I can't think of a more difficult program for a pianist than all the Fauré barcarolles at once. The composer himself didn't think of them as a group and produced them throughout his career - the first some time before 1882, the last in 1921. They all inhabit pretty much the same emotional climate and present mostly a smooth surface with a dark undercurrent that only occasionally breaks into passionate singing. The group challenges a player to become a master of color, not only to bring out the disturbances of subsidiary lines, but to hold interest. Volondat unfortunately fails to meet the music's demands time after time.
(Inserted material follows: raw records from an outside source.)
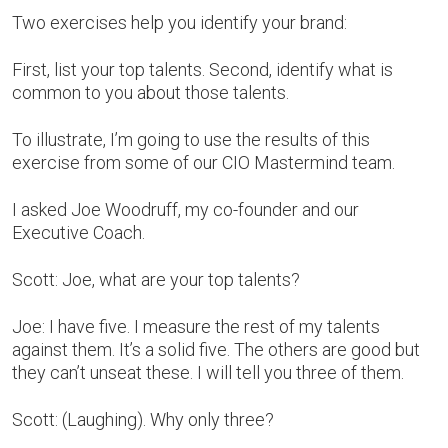
Two exercises help you identify your brand:
First, list your top talents. Second, identify what is
common to you about those talents.
To illustrate, I’m going to use the results of this
exercise from some of our CIO Mastermind team.
I asked Joe Woodruff, my co-founder and our
Executive Coach.
Scott: Joe, what are your top talents?
Joe: I have five. I measure the rest of my talents
against them. It’s a solid five. The others are good but
they can’t unseat these. I will tell you three of them.
Scott: (Laughing). Why only three?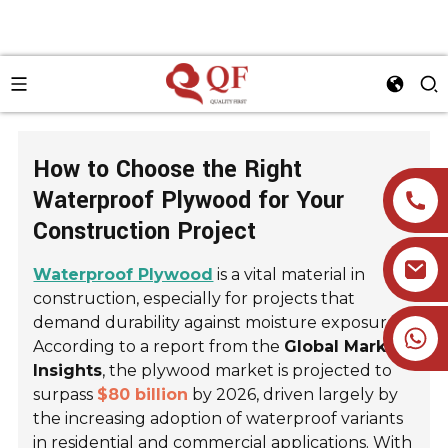
How to Choose the Right
Waterproof Plywood for Your
Construction Project
Waterproof Plywood
is a vital material in
construction, especially for projects that
demand durability against moisture exposure.
+86 19905393332
According to a report from the
Global Market
Insights
, the plywood market is projected to
surpass
$80 billion
by 2026, driven largely by
the increasing adoption of waterproof variants
in residential and commercial applications. With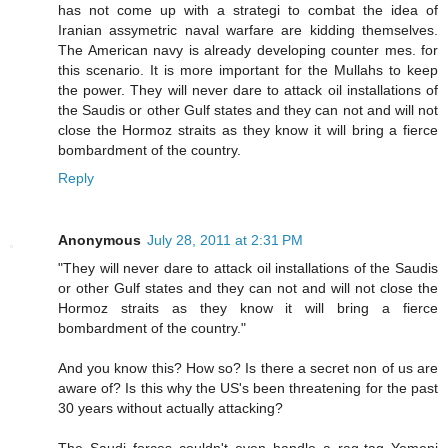
has not come up with a strategi to combat the idea of
Iranian assymetric naval warfare are kidding themselves.
The American navy is already developing counter mes. for
this scenario. It is more important for the Mullahs to keep
the power. They will never dare to attack oil installations of
the Saudis or other Gulf states and they can not and will not
close the Hormoz straits as they know it will bring a fierce
bombardment of the country.
Reply
Anonymous
July 28, 2011 at 2:31 PM
"They will never dare to attack oil installations of the Saudis
or other Gulf states and they can not and will not close the
Hormoz straits as they know it will bring a fierce
bombardment of the country."
And you know this? How so? Is there a secret non of us are
aware of? Is this why the US's been threatening for the past
30 years without actually attacking?
The Saudi forces couldn't even handle a rag-tag Yemeni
His tone really doesn't vary; he merely gets louder or softer. Furthermore, in the first barcarolle, Op. 26, he cuts off the first section from the second for no apparent reason (at first I thought he had finished). In the second, Op. 41, a light beginning suddenly bursts with a rare excursion by the composer into a full-blooded Romanticism. For once, he's not dealing in pastels. Volondat treats it like knock-off Chopin. Fauré demands great imagination from his interpreters. The music doesn't "play itself," as, say, some of Debussy's or even some of Chopin's does. Volondat sounds as if he just doesn't want to get involved. Under his fingers, the music lacks a pulse.
The solo version of the Ballade, the original, is much closer to other Romantic piano music than to what think of as idiosyncratic Fauré. Volondat does better, but even here, he fails to convey the architecture of the piece. The performance tends to break apart like tangerine sections. He does better in faster passages than in the ruminative ones, where he sounds like he's on automatic.
The recorded sound doesn't help. It muffles the instrument. This is one of the worst-sounding piano CDs I've heard in a while.